→ **TO DO**
Please swap "empty" for "vacant" in the material from its start through the line that contains "October 2020", both ends included, and leave everything else unchanged. Leave the pictures out of your answer.

(EXTRACTED DATA begins)

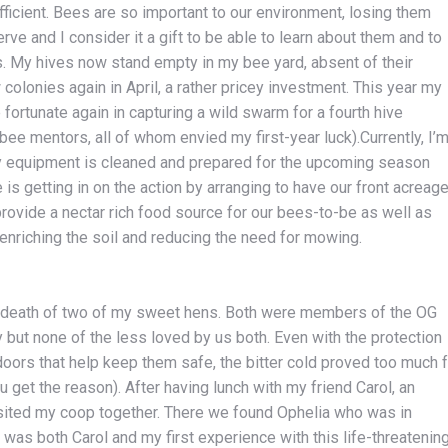
fficient. Bees are so important to our environment, losing them
ve and I consider it a gift to be able to learn about them and to
ves. My hives now stand empty in my bee yard, absent of their
 colonies again in April, a rather pricey investment. This year my
 fortunate again in capturing a wild swarm for a fourth hive
 bee mentors, all of whom envied my first-year luck).Currently, I’
y equipment is cleaned and prepared for the upcoming season
 is getting in on the action by arranging to have our front acreag
rovide a nectar rich food source for our bees-to-be as well as
 enriching the soil and reducing the need for mowing.
death of two of my sweet hens. Both were members of the OG
y but none of the less loved by us both. Even with the protection
oors that help keep them safe, the bitter cold proved too much f
get the reason). After having lunch with my friend Carol, an
isited my coop together. There we found Ophelia who was in
was both Carol and my first experience with this life-threatenin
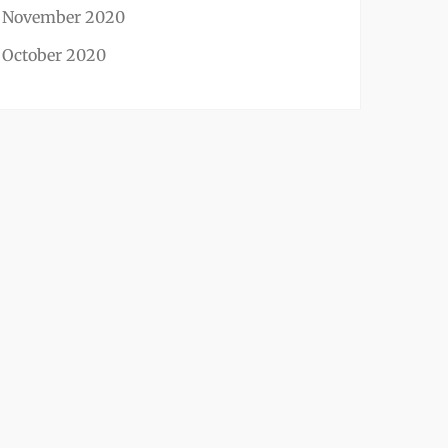
November 2020
October 2020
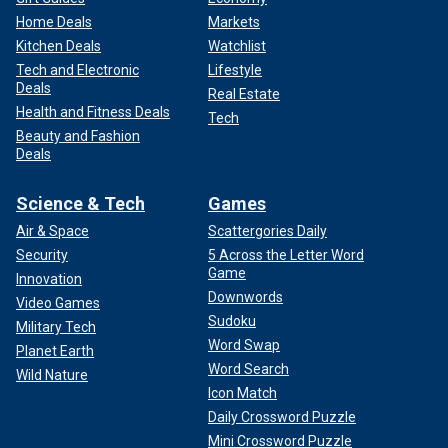
Home Deals
Markets
Kitchen Deals
Watchlist
Tech and Electronic
Lifestyle
Deals
Real Estate
Health and Fitness Deals
Tech
Beauty and Fashion
Deals
Science & Tech
Games
Air & Space
Scattergories Daily
Security
5 Across the Letter Word
Game
Innovation
Downwords
Video Games
Sudoku
Military Tech
Word Swap
Planet Earth
Word Search
Wild Nature
Icon Match
Daily Crossword Puzzle
Mini Crossword Puzzle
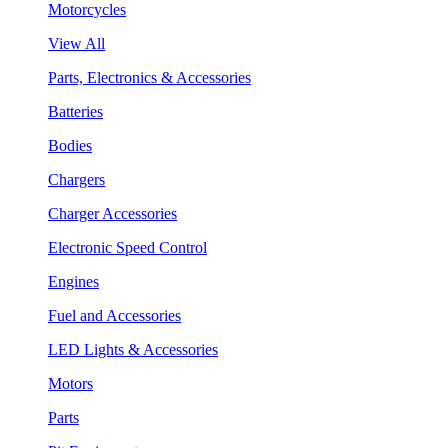
Motorcycles
View All
Parts, Electronics & Accessories
Batteries
Bodies
Chargers
Charger Accessories
Electronic Speed Control
Engines
Fuel and Accessories
LED Lights & Accessories
Motors
Parts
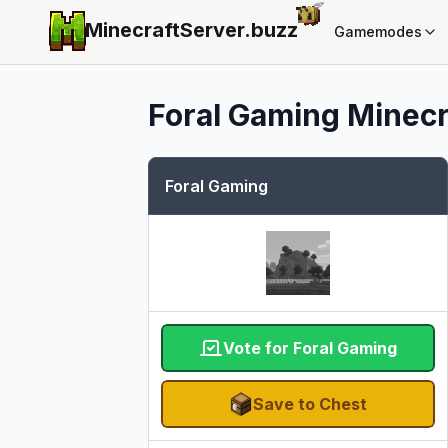
MinecraftServer.
buzz
Gamemodes
Foral Gaming
Minecr
Foral Gaming
Vote for Foral Gaming
Save to Chest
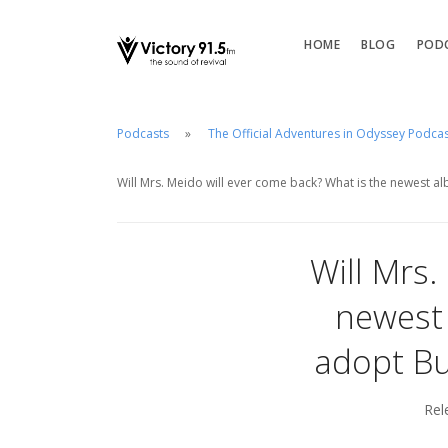
HOME
BLOG
POD
Podcasts
The Official Adventures in Odyssey Podca
Will Mrs. Meido will ever come back? What is the newest a
Will Mrs.
newest 
adopt Bu
Rel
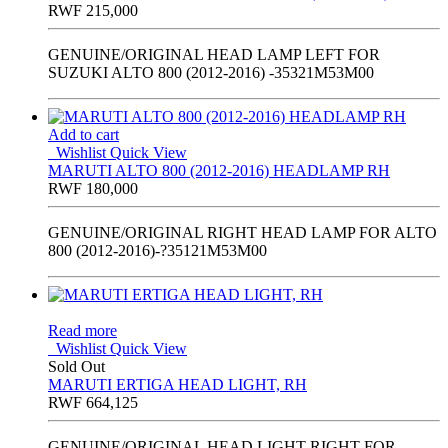
RWF
215,000
GENUINE/ORIGINAL HEAD LAMP LEFT FOR
SUZUKI ALTO 800 (2012-2016) -35321M53M00
Add to cart
Wishlist
Quick View
MARUTI ALTO 800 (2012-2016) HEADLAMP RH
RWF
180,000
GENUINE/ORIGINAL RIGHT HEAD LAMP FOR ALTO
800 (2012-2016)-?35121M53M00
Read more
Wishlist
Quick View
Sold Out
MARUTI ERTIGA HEAD LIGHT, RH
RWF
664,125
GENUINE/ORIGINAL HEAD LIGHT RIGHT FOR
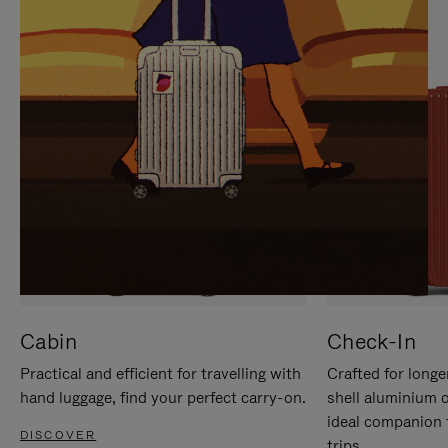
IT
IT
Cabin
Check-In
Practical and efficient for travelling with
Crafted for longe
hand luggage, find your perfect carry-on.
shell aluminium 
ideal companion 
DISCOVER
trips.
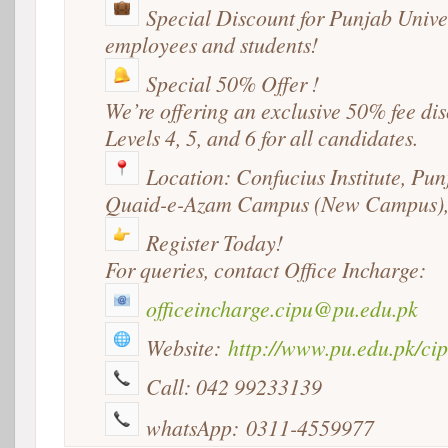
Special Discount for Punjab Unive
employees and students!
Special 50% Offer !
We’re offering an exclusive 50% fee di
Levels 4, 5, and 6 for all candidates.
Location
: Confucius Institute, Pun
Quaid-e-Azam Campus (New Campus),
Register
Today!
For queries, contact Office Incharge:
officeincharge.cipu@pu.edu.pk
Website:
http://www.pu.edu.pk/cip
Call: 042 99233139
whatsApp: 0311-4559977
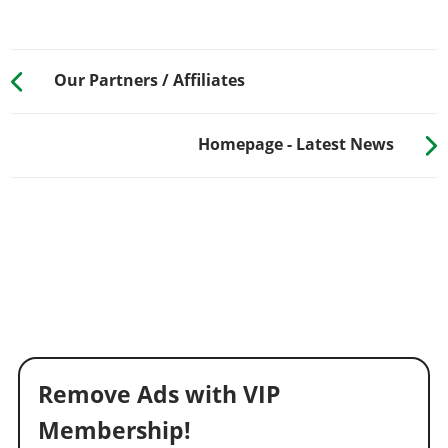
Our Partners / Affiliates
Homepage - Latest News
Remove Ads with VIP
Membership!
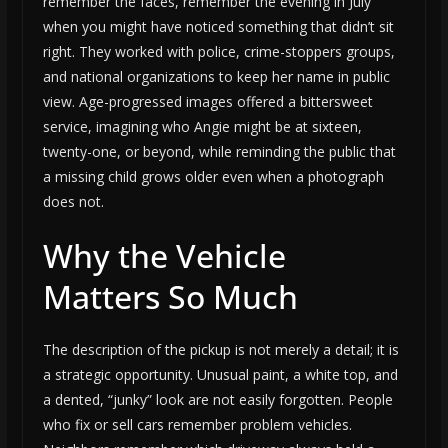
remember the faces, remember the evening in July
when you might have noticed something that didn’t sit
right. They worked with police, crime-stoppers groups,
and national organizations to keep her name in public
view. Age-progressed images offered a bittersweet
service, imagining who Angie might be at sixteen,
twenty-one, or beyond, while reminding the public that
a missing child grows older even when a photograph
does not.
Why the Vehicle
Matters So Much
The description of the pickup is not merely a detail; it is
a strategic opportunity. Unusual paint, a white top, and
a dented, “junky” look are not easily forgotten. People
who fix or sell cars remember problem vehicles.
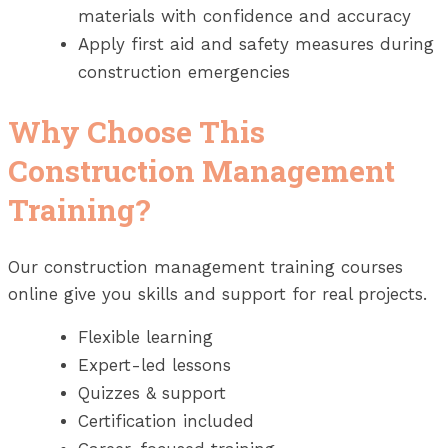
materials with confidence and accuracy
Apply first aid and safety measures during
construction emergencies
Why Choose This
Construction Management
Training?
Our construction management training courses
online give you skills and support for real projects.
Flexible learning
Expert-led lessons
Quizzes & support
Certification included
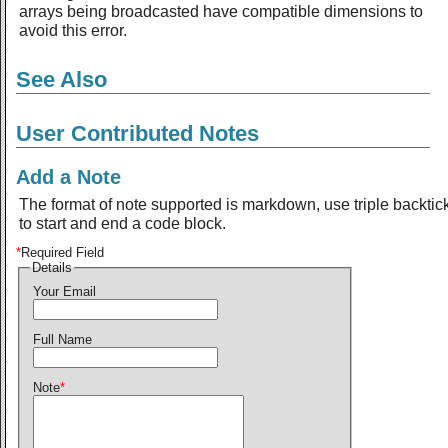
arrays being broadcasted have compatible dimensions to
avoid this error.
See Also
User Contributed Notes
Add a Note
The format of note supported is markdown, use triple backtic
to start and end a code block.
*
Required Field
Details
Your Email
Full Name
Note
*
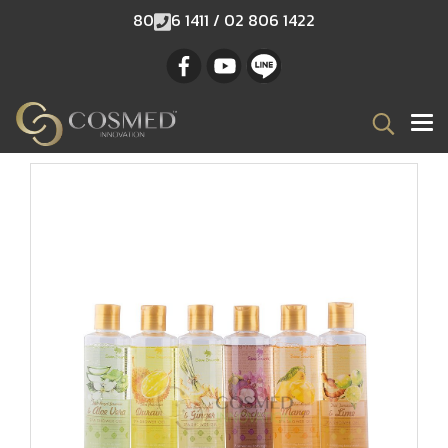
80
6 1411 / 02 806 1422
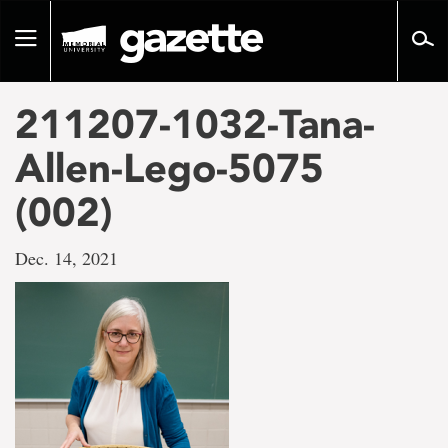
Go
to
Toggle
page
navigation
content
211207-1032-Tana-
Allen-Lego-5075
(002)
Dec. 14, 2021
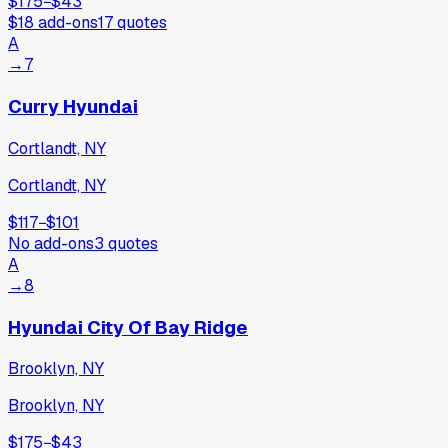
$175
−
$43
$18
add-ons
17
quotes
A
→
7
Curry Hyundai
Cortlandt, NY
Cortlandt, NY
$117
−
$101
No add-ons
3
quotes
A
→
8
Hyundai City Of Bay Ridge
Brooklyn, NY
Brooklyn, NY
$175
−
$43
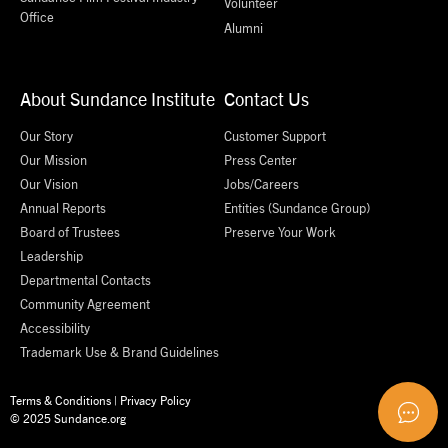
Volunteer
Office
Alumni
About Sundance Institute
Contact Us
Our Story
Customer Support
Our Mission
Press Center
Our Vision
Jobs/Careers
Annual Reports
Entities (Sundance Group)
Board of Trustees
Preserve Your Work
Leadership
Departmental Contacts
Community Agreement
Accessibility
Trademark Use & Brand Guidelines
Terms & Conditions
|
Privacy Policy
© 2025 Sundance.org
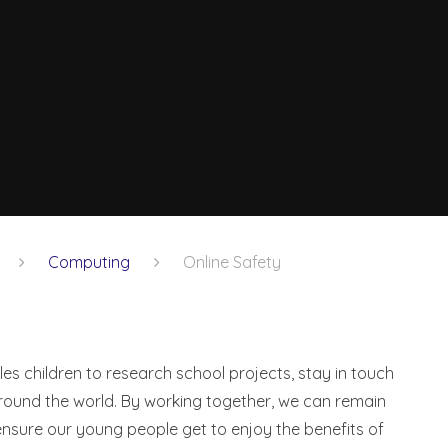
Computing
Online Safety
bles children to research school projects, stay in touch
around the world. By working together, we can remain
nsure our young people get to enjoy the benefits of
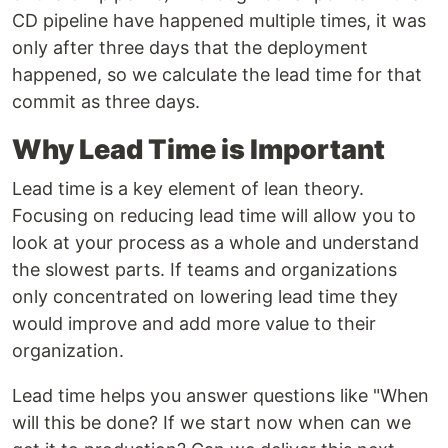
CD pipeline have happened multiple times, it was
only after three days that the deployment
happened, so we calculate the lead time for that
commit as three days.
Why Lead Time is Important
Lead time is a key element of lean theory.
Focusing on reducing lead time will allow you to
look at your process as a whole and understand
the slowest parts. If teams and organizations
only concentrated on lowering lead time they
would improve and add more value to their
organization.
Lead time helps you answer questions like "When
will this be done? If we start now when can we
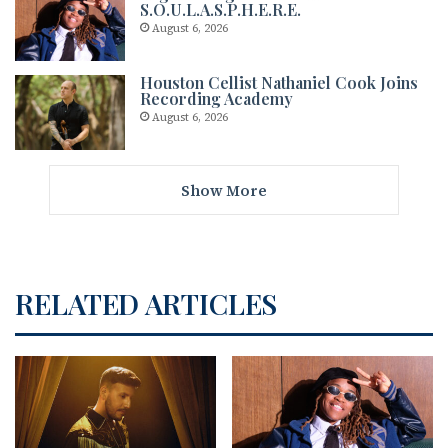
S.O.U.L.A.S.P.H.E.R.E.
August 6, 2026
Houston Cellist Nathaniel Cook Joins
Recording Academy
August 6, 2026
Show More
RELATED ARTICLES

(EXTRACTED DATA ends)

→ **SOLUTION TO THIS TASK**
fficient. Bees are so important to our environment, losing them
ve and I consider it a gift to be able to learn about them and to
ves. My hives now stand vacant in my bee yard, absent of their
 colonies again in April, a rather pricey investment. This year my
 fortunate again in capturing a wild swarm for a fourth hive
 bee mentors, all of whom envied my first-year luck).Currently, I’
y equipment is cleaned and prepared for the upcoming season
 is getting in on the action by arranging to have our front acreag
rovide a nectar rich food source for our bees-to-be as well as
 enriching the soil and reducing the need for mowing.
death of two of my sweet hens. Both were members of the OG
y but none of the less loved by us both. Even with the protection
oors that help keep them safe, the bitter cold proved too much f
get the reason). After having lunch with my friend Carol, an
isited my coop together. There we found Ophelia who was in
was both Carol and my first experience with this life-threatenin
November 2020
October 2020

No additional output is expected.